A Musical vision is a powerful thing, especially when combined with passion and determination. If you’re hearing the songs and seeing the production in your mind, you’re well on your way to creating a Musical Theater Play. The process of getting your ideas into communicable form will need to involve notation at some point of the creative process. Theaters still use live musicians – there’s no other way to accommodate variables like audience response, let alone whatever Union regulations there might be in your local theater requiring the hiring of musicians. You’re going to need a score and parts, and the sooner the better. The earlier in the process your work is presentable in printable notation form, the better it is for your workflow, and your budget.
As Steven Covey said in “The Seven Habits of Highly Successful People,” “Begin with the end in mind!”
Q. What is the end for a Broadway Musical Play?
A. People on stage singing, and musicians reading written parts in the orchestra pit.
The Musical Development Process
Start with recordings and/or lead sheets of your songs. Your song will have melody, lyric, and (hopefully) a bass line or chords. Get it into Finale or Sibelius. If you’re not familiar or comfortable with music notation software, then you need to hire an arranger to do it for you at this stage.
Ask if the arranger has done large scores, and whether they can produce tracks from scores. Both of these skill sets will be necessary at some point in your development process. If your arranger has prior experience as a music copyist and/or performer in Broadway pits, so much the better!
Musical Scores are Flexible and Expandable
Once in Finale, the score can be expanded and orchestrated. Parts can be printed from Finale as soon as the initial arrangement is complete. Begin with a piano score, with a bass line in the left hand, and a vocal line with lyric – those elements will enable you to rehearse and workshop the material. To make a demo of (some of) the songs, other instruments can be added to the score to represent the sound to potential investors. Fuller orchestrations can always be added later to these same scores as needed to meet house minimums (which are encountered in Union theaters such as those on Broadway.)

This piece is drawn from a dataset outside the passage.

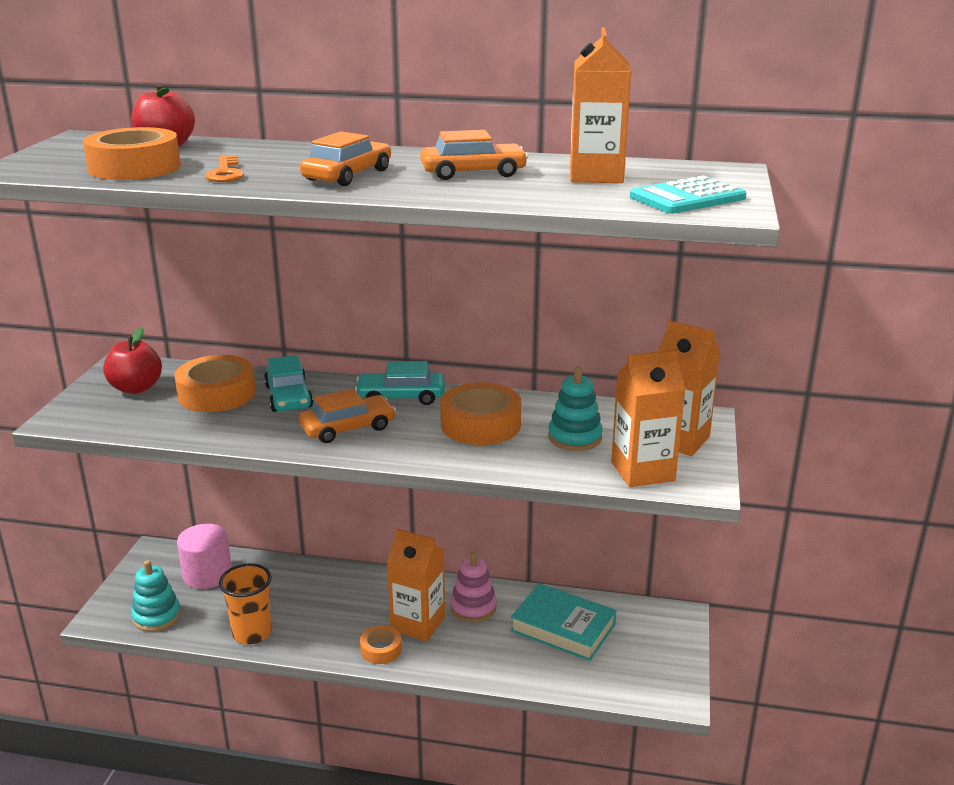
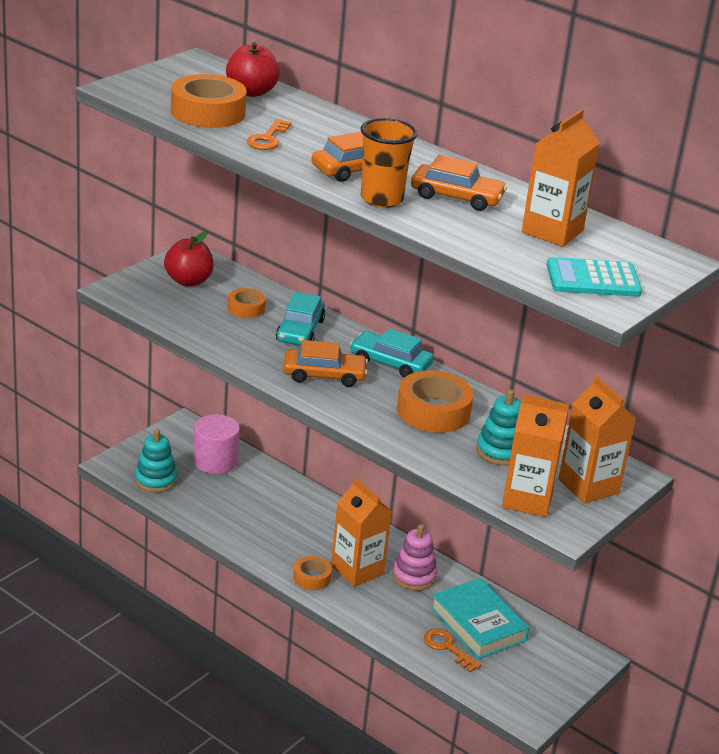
camera: 25 degrees right, 5 degrees up
orange tape [174,355,256,412] -> orange tape [227,288,266,318], size x0.55
orange cup [219,563,272,645] -> orange cup moved to [361,118,418,208]
none -> orange key [424,629,481,673]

Record Without a Score? Don’t Do It!
We recently encountered an emergency call – a completed “show” (rather, a set of demos of songs from a possible show) was done almost entirely without notation, and the self-described “orchestrator” was refusing to output a score and parts. He played the parts by hand into sessions in a Digital Audio Workstation (DAW) (such as Logic, ProTools, or a multitude of other possible options). A person delivering work in this fashion, particularly for a musical, is not an “orchestrator” – he’s a track producer, who’s effectively driven the project a hundred miles down the wrong road. Although the work may sound beautiful, the result is not deliverable for the end product – which is a live musical performance – without substantial additional investment in transcriptions. If the project had begun in Finale (or Sibelius), all the work of musical preparation and transcription would have already been done.
Midi Can Be a Mess
If you’ve already have your tracks produced in a DAW without notation, please be aware – it’s often easier to transcribe a piece completely by ear rather than editing imported midi. The importation quality depends on whether the entry was quantized (although re-quantization is possible in Finale after import). Even under ideal circumstances – perfect midi import – extensive editing is still required to get the score into professionally acceptable format with legible parts and proper markings for all musicians. Producers creating parts in a DAW often fail to consider human playability. We’ve seen multiple DAW recorded midi passes merged into a single track resulting in parts that would require a six-handed pianist, which need to be unscrambled on transcription (image above).
When the project is done in notation first, and throughout, midi from notation can be exported into a DAW for production. Current versions of Finale (and Sibelius) generate acceptable audio for demo underscore over which vocals can be recorded. Finale can even be “rewired” into a DAW, playing back in the recording session, so vocals can be recorded over the score. This process gives you your demo AND your score.
Make Your Demo from your Score!
Use your score to make your demo, rather than the inverse! You’ll have both for the same money, rather than paying twice for the same work!